━━━ Dataset records ━━━

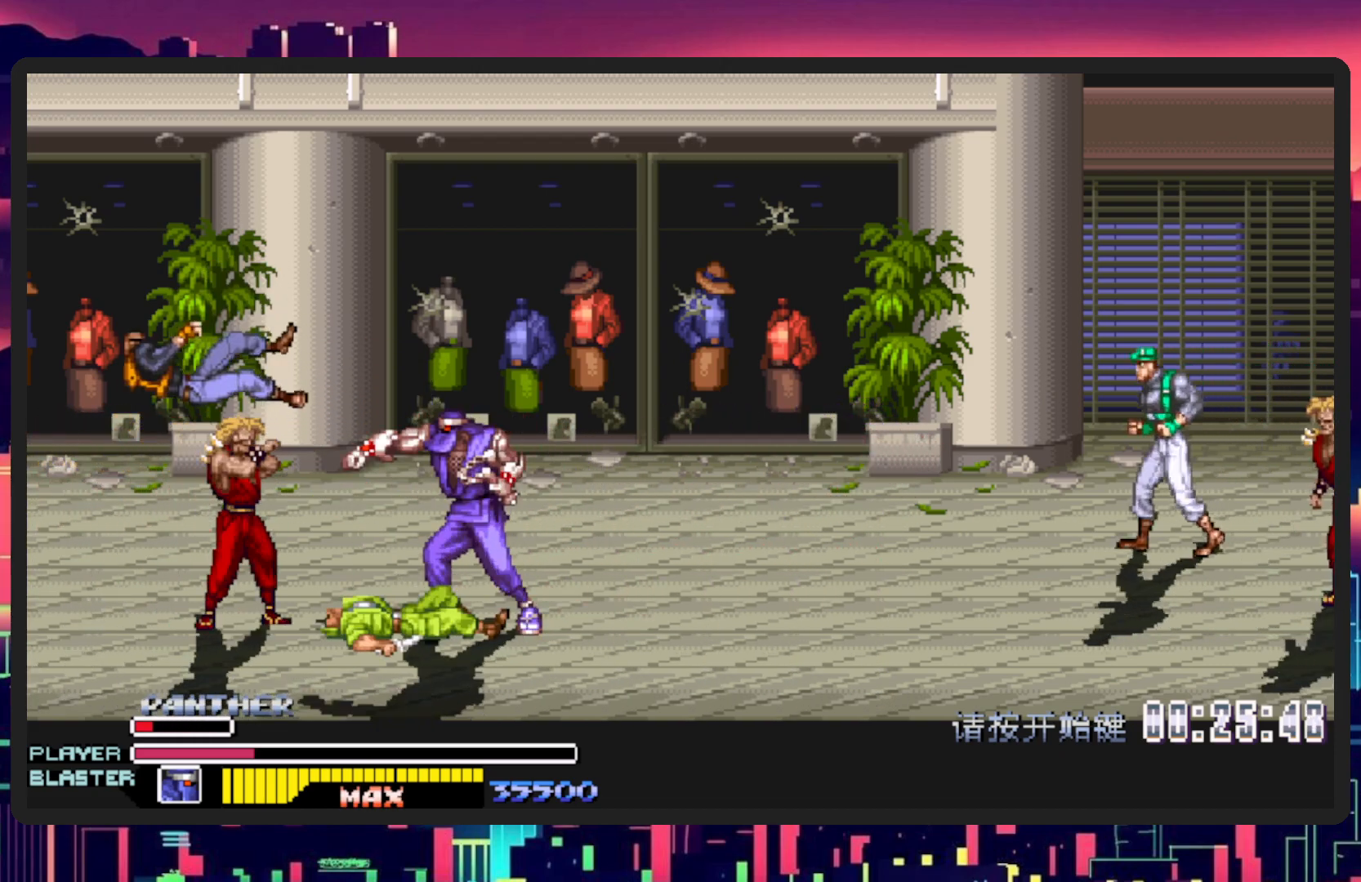
{"buttons": ["Y", "DPAD_LEFT"], "events": [[450, "Y", "down"]]}
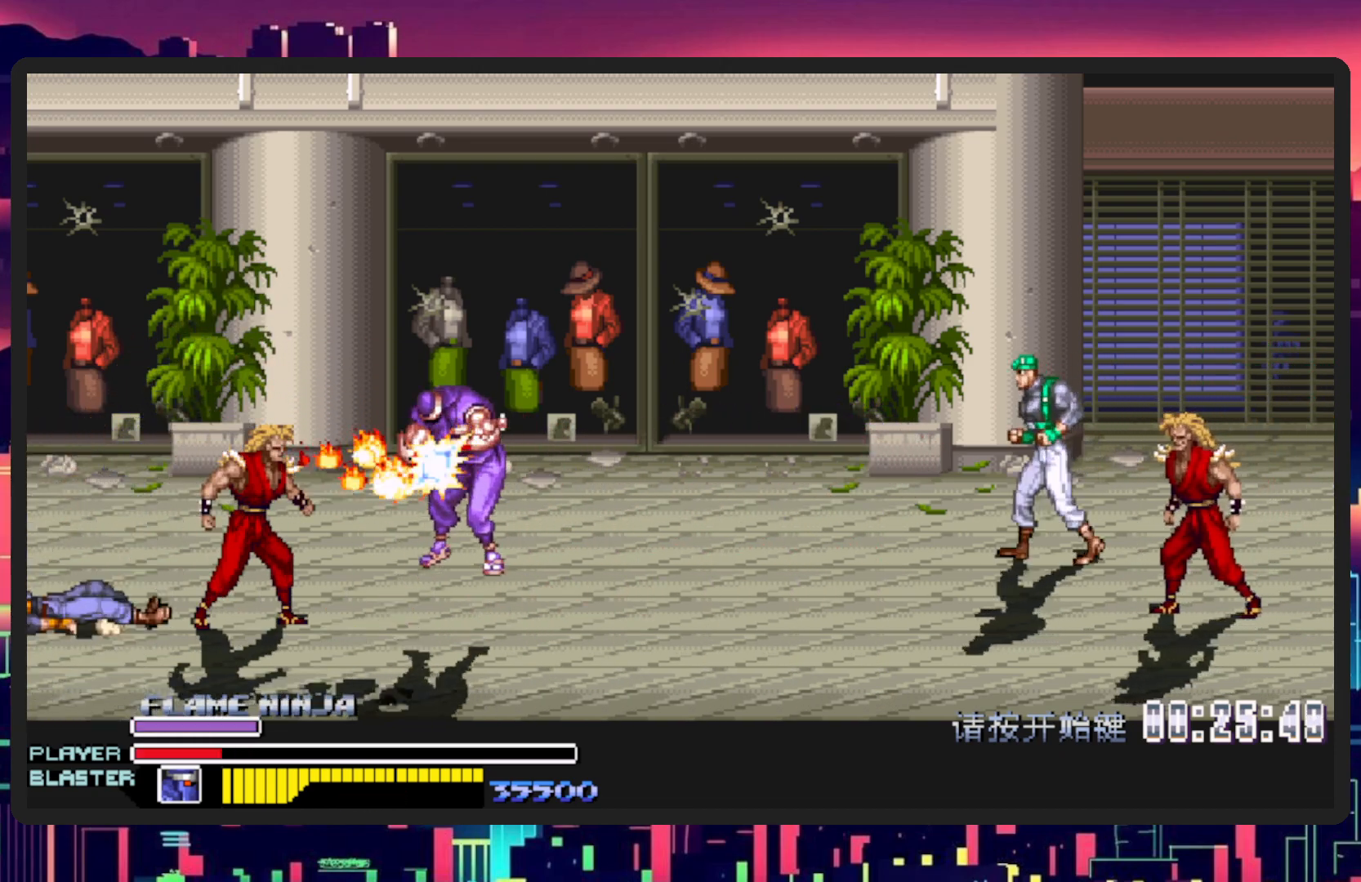
{"buttons": [], "events": [[116, "Y", "up"], [233, "DPAD_UP", "down"], [283, "DPAD_UP", "up"], [333, "DPAD_LEFT", "up"]]}
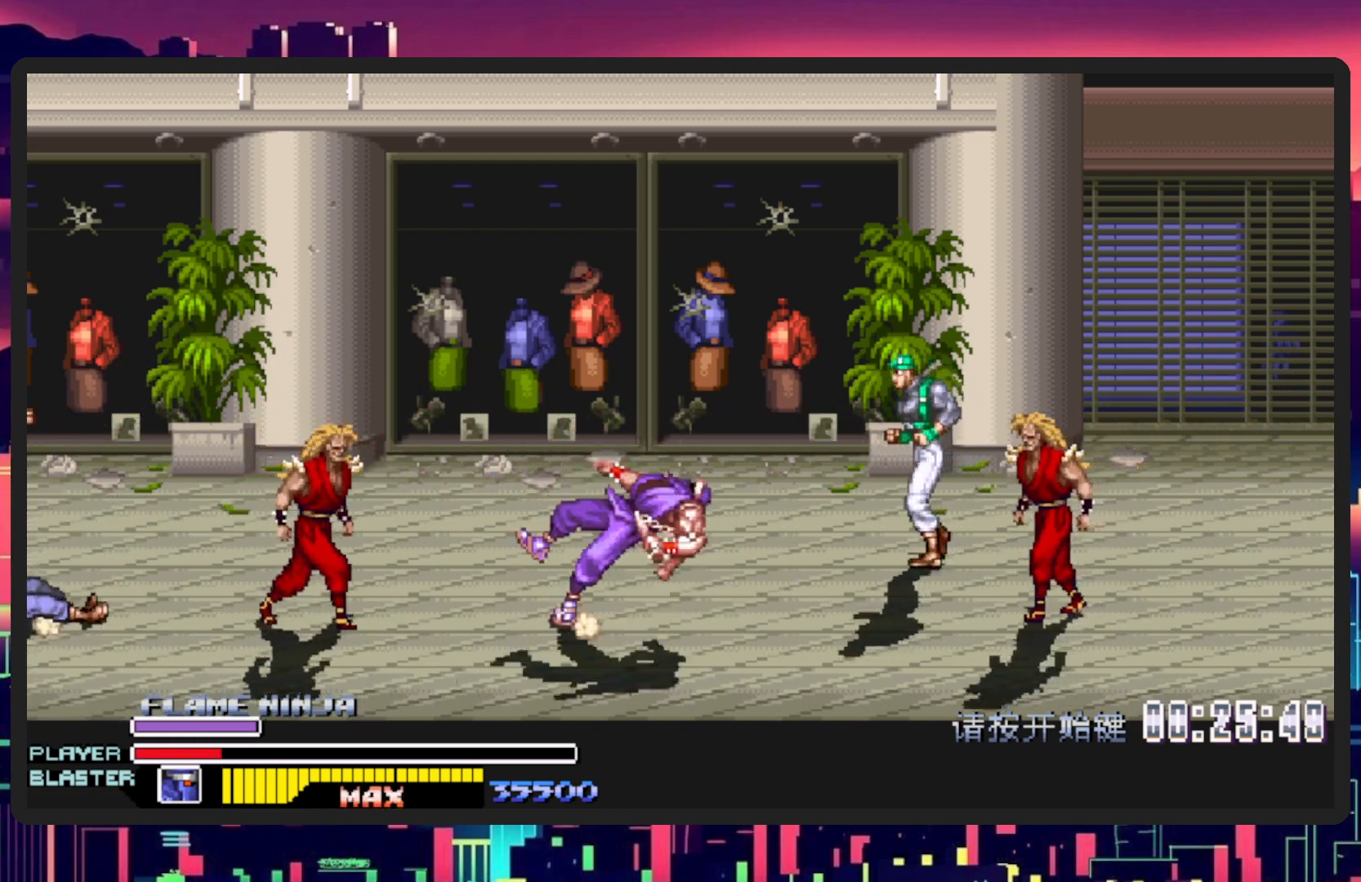
{"buttons": ["DPAD_LEFT"], "events": [[501, "DPAD_LEFT", "down"]]}
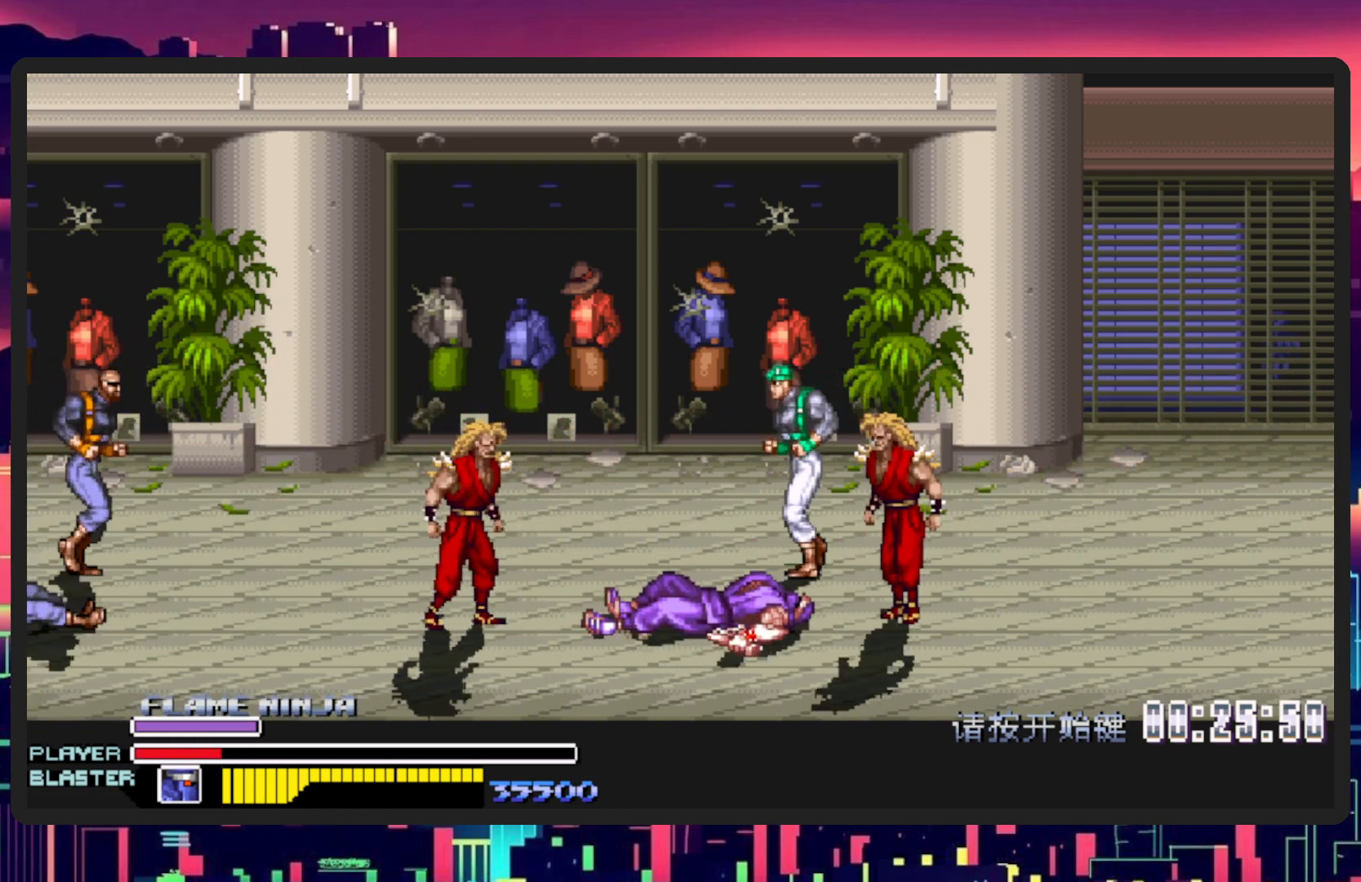
{"buttons": ["DPAD_LEFT"], "events": []}
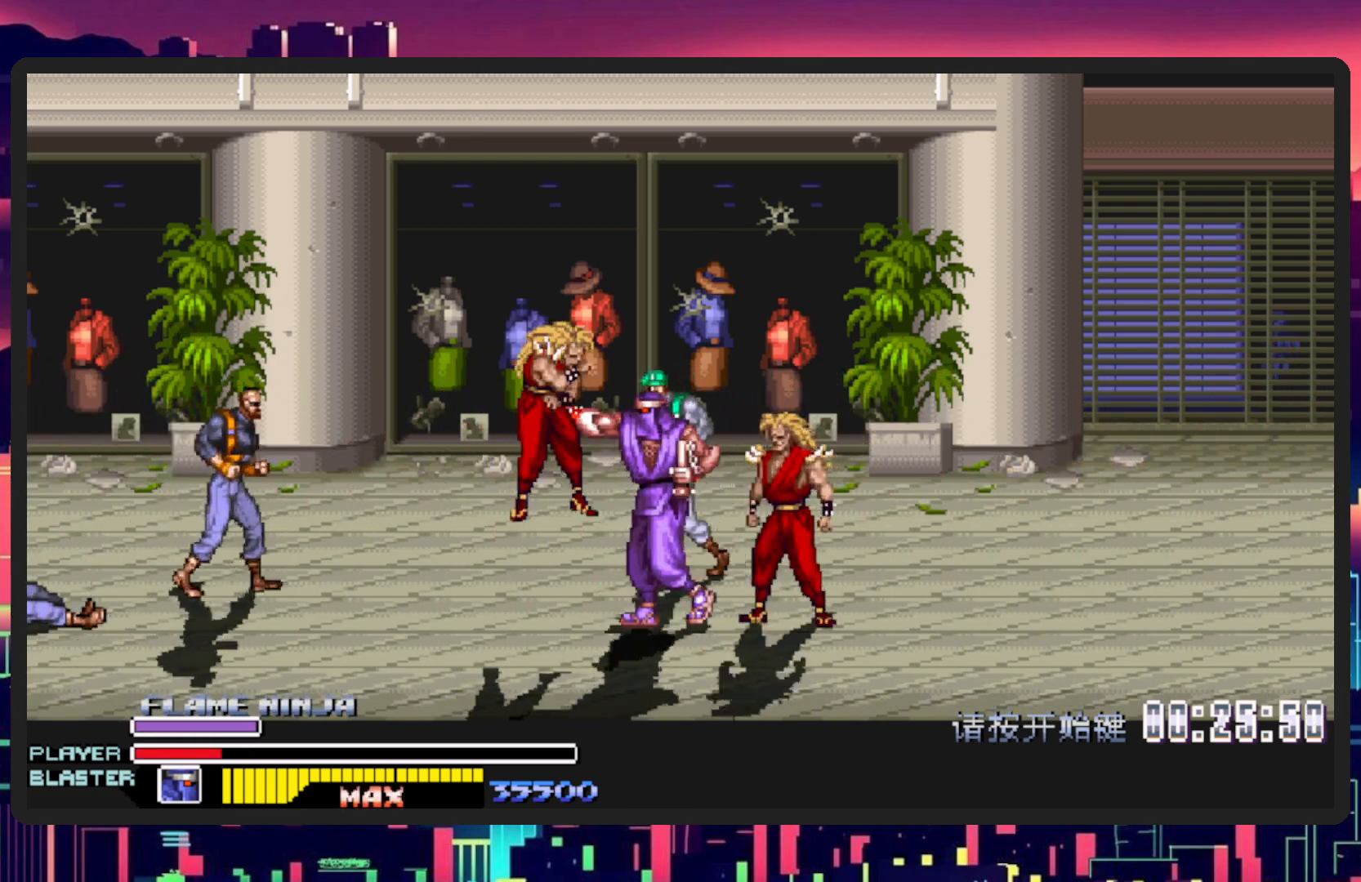
{"buttons": ["Y", "DPAD_LEFT"], "events": [[100, "DPAD_UP", "down"], [150, "Y", "down"], [334, "Y", "up"], [384, "Y", "down"], [501, "DPAD_UP", "up"]]}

━━━

Print the records word for word and exclude any picture they hold.

Result of the task –
{"buttons": ["Y", "DPAD_LEFT"], "events": [[450, "Y", "down"]]}
{"buttons": [], "events": [[116, "Y", "up"], [233, "DPAD_UP", "down"], [283, "DPAD_UP", "up"], [333, "DPAD_LEFT", "up"]]}
{"buttons": ["DPAD_LEFT"], "events": [[501, "DPAD_LEFT", "down"]]}
{"buttons": ["DPAD_LEFT"], "events": []}
{"buttons": ["Y", "DPAD_LEFT"], "events": [[100, "DPAD_UP", "down"], [150, "Y", "down"], [334, "Y", "up"], [384, "Y", "down"], [501, "DPAD_UP", "up"]]}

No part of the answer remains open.